Special Features/Packaging (4/5)
Nerve comes packaged in a Blu-ray combo pack, with the single Blu-ray disc, a DVD, and a Digital Copy which can be redeemed on UV services and iTunes. There is a beautiful glossy, almost holographix slipcover included with the initial print run, and the packaging is stunning. I would have hoped for some alternative, like a steelbook, as I think there was a lot that could have been done with the colors and artwork associated with Nerve, but the standard packaging is very nice in its own right.

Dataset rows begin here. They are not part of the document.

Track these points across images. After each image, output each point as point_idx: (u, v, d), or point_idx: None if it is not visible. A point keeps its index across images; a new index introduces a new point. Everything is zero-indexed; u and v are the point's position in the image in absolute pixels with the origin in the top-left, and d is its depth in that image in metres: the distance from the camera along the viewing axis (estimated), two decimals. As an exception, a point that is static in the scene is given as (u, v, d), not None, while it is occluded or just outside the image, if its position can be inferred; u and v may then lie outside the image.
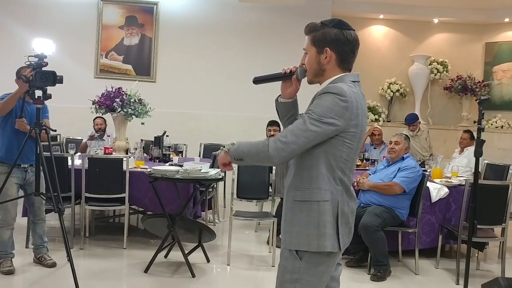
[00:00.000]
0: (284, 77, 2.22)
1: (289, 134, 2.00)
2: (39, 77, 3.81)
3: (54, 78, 3.82)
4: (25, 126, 4.10)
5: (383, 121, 8.89)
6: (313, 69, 2.14)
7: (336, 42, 2.08)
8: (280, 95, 2.26)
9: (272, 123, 6.22)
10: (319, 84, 2.17)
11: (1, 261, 4.28)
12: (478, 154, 3.62)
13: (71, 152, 5.32)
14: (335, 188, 2.05)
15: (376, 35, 9.31)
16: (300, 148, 2.01)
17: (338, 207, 2.05)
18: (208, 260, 4.86)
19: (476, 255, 5.18)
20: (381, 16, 9.14)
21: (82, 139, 6.69)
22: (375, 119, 8.77)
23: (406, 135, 5.13)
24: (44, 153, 3.91)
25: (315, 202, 2.04)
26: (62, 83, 3.89)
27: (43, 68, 3.85)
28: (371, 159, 6.52)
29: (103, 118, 6.68)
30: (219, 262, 4.91)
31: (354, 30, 2.13)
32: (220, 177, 4.66)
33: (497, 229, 4.98)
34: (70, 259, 3.85)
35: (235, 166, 4.95)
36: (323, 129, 1.98)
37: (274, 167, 5.04)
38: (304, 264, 2.06)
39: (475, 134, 6.74)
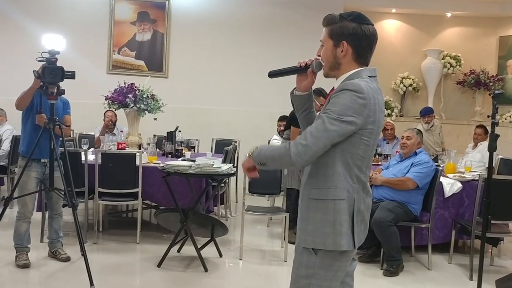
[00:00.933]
0: (300, 70, 2.20)
1: (309, 137, 1.97)
2: (48, 73, 3.85)
3: (62, 74, 3.86)
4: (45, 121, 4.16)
5: (396, 116, 8.85)
6: (329, 62, 2.12)
7: (353, 36, 2.06)
8: (295, 88, 2.25)
9: (282, 119, 6.22)
10: (336, 79, 2.16)
11: (17, 254, 4.33)
12: (492, 148, 3.59)
13: (85, 147, 5.36)
14: (352, 186, 2.04)
15: (388, 30, 9.25)
16: (322, 149, 1.99)
17: (354, 205, 2.04)
18: (220, 255, 4.88)
19: (490, 250, 5.14)
20: (394, 10, 9.07)
21: (94, 135, 6.74)
22: (388, 114, 8.73)
23: (419, 130, 5.10)
24: (61, 148, 3.95)
25: (331, 201, 2.03)
26: (74, 78, 3.92)
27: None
28: (384, 154, 6.49)
29: (114, 111, 6.72)
30: (231, 256, 4.93)
31: (373, 25, 2.10)
32: (232, 172, 4.67)
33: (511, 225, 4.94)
34: (84, 254, 3.89)
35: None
36: (342, 128, 1.95)
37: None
38: (320, 259, 2.06)
39: (488, 129, 6.73)
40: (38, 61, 3.93)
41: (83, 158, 5.06)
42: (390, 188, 4.78)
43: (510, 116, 8.77)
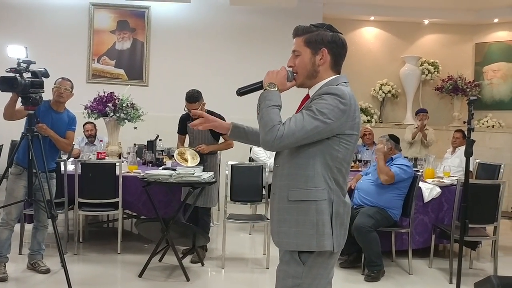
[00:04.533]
0: None
1: (286, 129, 1.99)
2: (1, 82, 3.87)
3: (13, 83, 3.85)
4: (45, 131, 4.20)
5: (376, 122, 8.92)
6: (307, 70, 2.14)
7: (333, 44, 2.12)
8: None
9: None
10: (308, 89, 2.18)
11: (-6, 267, 4.27)
12: (468, 154, 3.66)
13: (64, 157, 5.31)
14: (331, 188, 2.06)
15: (367, 37, 9.34)
16: (293, 144, 2.01)
17: (333, 207, 2.06)
18: (202, 264, 4.86)
19: (469, 254, 5.20)
20: (372, 18, 9.17)
21: (74, 145, 6.67)
22: (368, 120, 8.80)
23: (390, 136, 5.05)
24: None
25: (312, 202, 2.05)
26: (42, 87, 4.01)
27: (25, 73, 3.94)
28: (364, 160, 6.55)
29: (93, 123, 6.69)
30: (213, 265, 4.92)
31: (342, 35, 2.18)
32: (214, 180, 4.67)
33: (489, 228, 5.01)
34: (64, 265, 3.85)
35: (228, 170, 4.99)
36: (318, 127, 1.98)
37: (267, 170, 5.05)
38: (307, 268, 2.07)
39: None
40: (7, 71, 3.92)
41: (62, 168, 5.01)
42: (371, 194, 4.82)
43: (487, 121, 8.91)
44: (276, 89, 2.10)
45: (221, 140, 5.19)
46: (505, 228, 6.30)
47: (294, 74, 2.17)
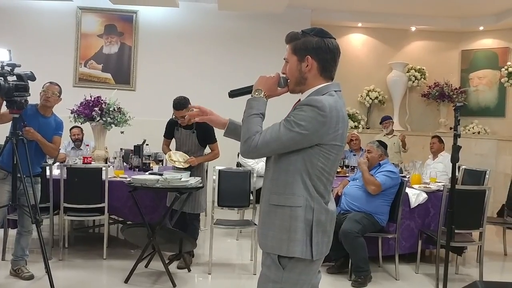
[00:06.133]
0: None
1: (261, 139, 2.02)
2: None
3: None
4: (32, 135, 4.13)
5: (363, 128, 8.97)
6: (295, 77, 2.15)
7: (317, 50, 2.10)
8: None
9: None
10: (301, 94, 2.18)
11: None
12: (454, 160, 3.69)
13: (49, 161, 5.25)
14: (311, 195, 2.06)
15: (354, 43, 9.40)
16: (269, 153, 2.09)
17: (314, 215, 2.06)
18: (189, 270, 4.83)
19: (455, 259, 5.23)
20: (360, 25, 9.23)
21: (60, 149, 6.61)
22: (355, 126, 8.84)
23: (380, 143, 5.12)
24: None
25: (288, 207, 2.07)
26: (26, 91, 3.95)
27: (10, 77, 3.89)
28: (351, 166, 6.57)
29: (80, 127, 6.64)
30: (200, 271, 4.89)
31: (335, 39, 2.15)
32: (201, 185, 4.65)
33: (475, 233, 5.05)
34: (48, 271, 3.80)
35: (215, 175, 4.97)
36: (293, 138, 2.00)
37: (255, 176, 5.04)
38: (287, 273, 2.07)
39: (443, 139, 6.95)
40: None
41: (48, 172, 4.96)
42: (358, 199, 4.83)
43: (473, 128, 8.99)
44: (262, 95, 2.11)
45: (208, 150, 5.20)
46: (490, 233, 6.35)
47: (288, 81, 2.18)
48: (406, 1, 8.17)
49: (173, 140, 5.29)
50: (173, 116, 5.04)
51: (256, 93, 2.13)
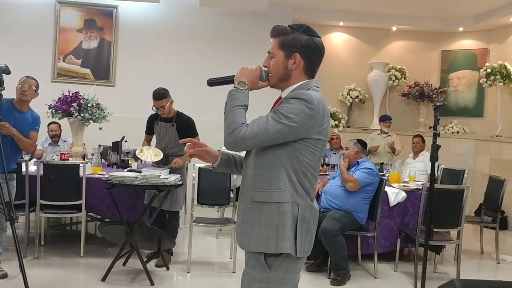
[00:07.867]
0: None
1: (249, 131, 1.98)
2: None
3: None
4: (7, 130, 4.04)
5: (343, 126, 9.00)
6: (279, 73, 2.11)
7: (306, 48, 2.08)
8: None
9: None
10: (281, 91, 2.16)
11: None
12: (433, 159, 3.70)
13: (26, 157, 5.15)
14: (297, 191, 2.04)
15: (336, 42, 9.42)
16: (256, 146, 2.03)
17: (299, 211, 2.04)
18: (167, 268, 4.78)
19: (434, 258, 5.27)
20: (341, 24, 9.26)
21: (37, 145, 6.50)
22: (335, 125, 8.87)
23: (358, 140, 5.10)
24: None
25: (275, 204, 2.03)
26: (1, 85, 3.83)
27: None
28: (331, 164, 6.58)
29: (58, 123, 6.55)
30: (179, 269, 4.84)
31: (320, 38, 2.14)
32: (180, 183, 4.60)
33: (453, 232, 5.09)
34: (22, 269, 3.71)
35: (195, 173, 4.92)
36: (281, 130, 1.97)
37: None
38: (273, 273, 2.05)
39: (425, 138, 7.00)
40: None
41: (24, 169, 4.86)
42: (338, 197, 4.83)
43: (452, 127, 9.09)
44: (245, 87, 2.07)
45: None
46: (468, 232, 6.42)
47: (269, 75, 2.14)
48: (387, 1, 8.23)
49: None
50: (153, 107, 4.98)
51: (240, 85, 2.08)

This release is also packed with special features, with a “Player” and “Watcher” mode to choose from, each with their own set of features. For a major studio release like this, there is a lot of content, which is a welcome addition. I’m not sure much of this will appeal to the general public, but the extras are perfect for the target audience. The special features are as follows:
- “Do You Have the Nerve” Game
- “Are You a Watcher or a Player” Quiz
- Player Profiles
- “Creating Nerve” – 15 Character Pods
- “The Fat Jewish Gets Tattewish” – Outtakes
- “The Governor’s Ball Takeover” – Social Media Stars in a Game of Dare
Technical Specs (click for technical FAQs)
Codec: MPEG-4 AVC
Aspect Ratio: 2.40:1
DTS-HD Master Audio 7.1
DTS Headphone:X Audio
English SDH, Spanish
Runtime: 96 minutes
While the movie is far from perfect, Nerve is a ton of fun, and it features some of the best audio and visual quality of 2016. I highly recommend a Blu-ray purchase to get the highest quality visuals, and also for the included DTS:X audio track, which makes an already outstanding soundtrack even better. The packaging is also top notch and looks great on a shelf; Lionsgate has outdone themselves with this one. You can find Nerve on Amazon or at retailers everywhere, and I recommend a purchase if the content even sounds the least bit appealing.